Life is mobile and with life comes living, which requires one to part with cash or some other form of value in exchange for what they want. With the introduction of mobile money in many African markets and the success that is Mpesa, focus is shifting to mobile payments.
While some may argue that it is the technology that is holding back adoption of mobile payments on a mass scale, I believe it is the lack of reasonable business models that ensure all players in the value chain are adequately compensated. The tug of war that played out for us after the rollout of Mpesa, goes to show that while mobile payments is a lucrative market, cross industry synergies must be forged to ensure seamless service delivery and most importantly stability of the payment ecosystem.
The mobile payments arena is attracting many startups seeking to become the defacto connector in what could soon become a billion shilling industry as demand for payment convenience and online purchasing rises in the region. Some of the payment services currently in the market include; PesaPal, Commerce 360, Moca, JamboPay and Ipay.
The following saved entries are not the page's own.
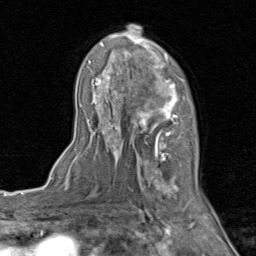
Breast MRI (dynamic contrast-enhanced), one axial slice; position 53 of 80 along the scan axis; cropped to one breast; dynamic contrast-enhanced series, time point 2 of 8 at this slice position (early post-contrast); 1.5 T; TE 1.7 ms, TR 4.5 ms; 256 × 256 image matrix, field of view 180 × 180 mm. Female patient.
Outlined on this slice (semi-automatically segmented with operator editing):
- enhancing-tissue mask used for the functional tumour volume (all voxels passing the contrast-enhancement thresholds inside the analysis volume; usually the tumour): bounding box (x1, y1, x2, y2) in pixels: (86, 25, 206, 202)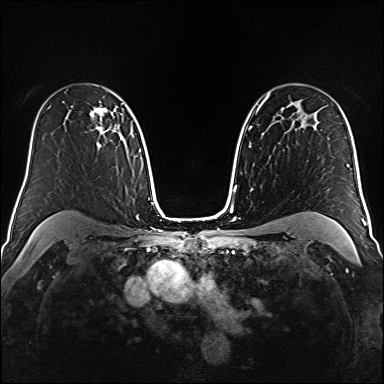
Breast MRI (dynamic contrast-enhanced), one axial slice. Slice 109 of 160 in the series (ordered by position). Dynamic contrast-enhanced series, time point 2 of 6 at this slice position (early post-contrast). 1.5 T. TE 2.3 ms, TR 5.2 ms. 384 × 384 image matrix, field of view 320 × 320 mm. Female patient.
Outlined on this slice (semi-automatically segmented with operator editing):
- enhancing-tissue mask used for the functional tumour volume (all voxels passing the contrast-enhancement thresholds inside the analysis volume; usually the tumour): bounding box (x1, y1, x2, y2) in pixels: (90, 107, 116, 148)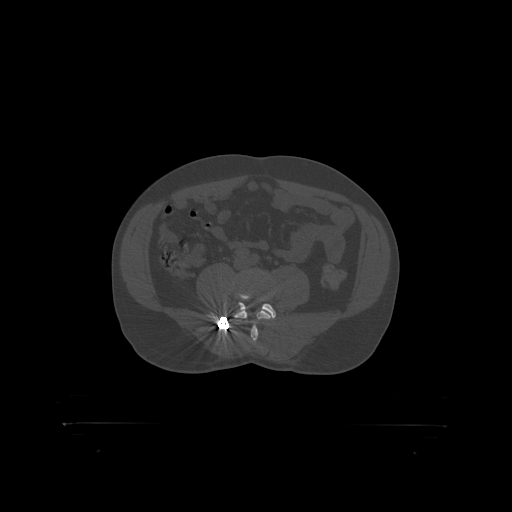
CT including the spine, one axial slice; position 221 of 399 along the scan axis; reconstruction kernel STANDARD; 120 kVp; bone window (W 1800 / L 400 HU); 1.25 mm slice thickness; 512 × 512 image matrix. Male patient, age 46 years. Case-level facts recorded for this patient, not image findings: primary cancer: skin.
Annotated regions visible in this slice (semi-automatically segmented with operator editing):
- L4 vertebra: bounding box [x1, y1, x2, y2] px = [235, 310, 272, 319]
- L5 vertebra: [225, 294, 277, 317]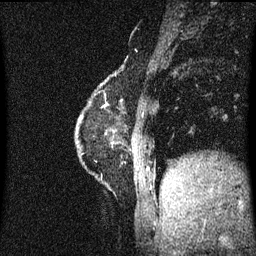
Breast MRI (dynamic contrast-enhanced), one sagittal slice; position 13 of 60 along the scan axis; dynamic contrast-enhanced series, image 2 of 3 at this slice position (ordered by acquisition); 1.5 T; TE 4.2 ms, TR 8.4 ms; 256 × 256 image matrix, field of view 200 × 200 mm. Female patient, age 60 years.
Annotated regions visible in this slice (semi-automatically segmented with operator editing):
- analysis volume of interest (the breast-tissue region the enhancement analysis was run in; not a lesion): box from (x=73, y=76) to (x=125, y=191) px
- tumour enhancement mask (voxels above the 70 % enhancement threshold inside the analysis volume of interest): (x=81, y=84)–(x=102, y=119)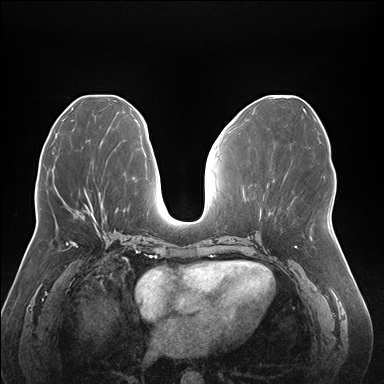
Breast MRI (dynamic contrast-enhanced), one axial slice. Slice 76 of 176 in the series (ordered by position). Dynamic contrast-enhanced series, time point 2 of 7 at this slice position (early post-contrast). 1.5 T. TE 1.5 ms, TR 4.1 ms. 1.1 mm slice thickness. 384 × 384 image matrix, field of view 380 × 380 mm. Female patient.
Structures marked on this image (semi-automatic segmentation, software-assisted and operator-edited):
- enhancing-tissue mask used for the functional tumour volume (all voxels passing the contrast-enhancement thresholds inside the analysis volume; usually the tumour): bounding box (x1, y1, x2, y2) in pixels: (88, 211, 95, 219)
All of these services build on top of popular mobile money services Mpesa, Zap and Yu cash with extensions that support credit card payment to target the growing number of consumers who carry plastic.
An analysis of the current services looking to grow mindshare reveals that the ultimate business model for mobile payments at least on a local level is yet to be discovered. And perhaps that model doesn’t exist.
The concept of mobile commerce and e-commerce lends itself to different types of inventory being available for purchase. Notwithstanding different users want to be engaged in different ways and they want different things. The experience and billing for a virtual good purchased on a social network cannot be the same as that of an online store selling dresses.
The key lies in creating business models that suit the different consumer experiences. Models that adapt to the preferred method of payment as well as type of good or service being purchased. One underlying issue that must also be tackled head on is the revenue structures. Currently mobile money, which is the backbone of current mobile payment solutions, is the domain of mobile network operators and the tariffs for these services were not developed with m-commerce in mind.
The mobile network operators would do well for the market and themselves, if they crafted a proposition to add value to the mobile payments ecosystem.
This move in my opinion is as simple as adopting a different set of tariffs for mobile payments and setting standards for interoperability that will drive innovation by the upstarts seeking to deliver last mile payment solutions. This will lead to an increase in the volume of M and E commerce with all players being adequately compensated for their value addition.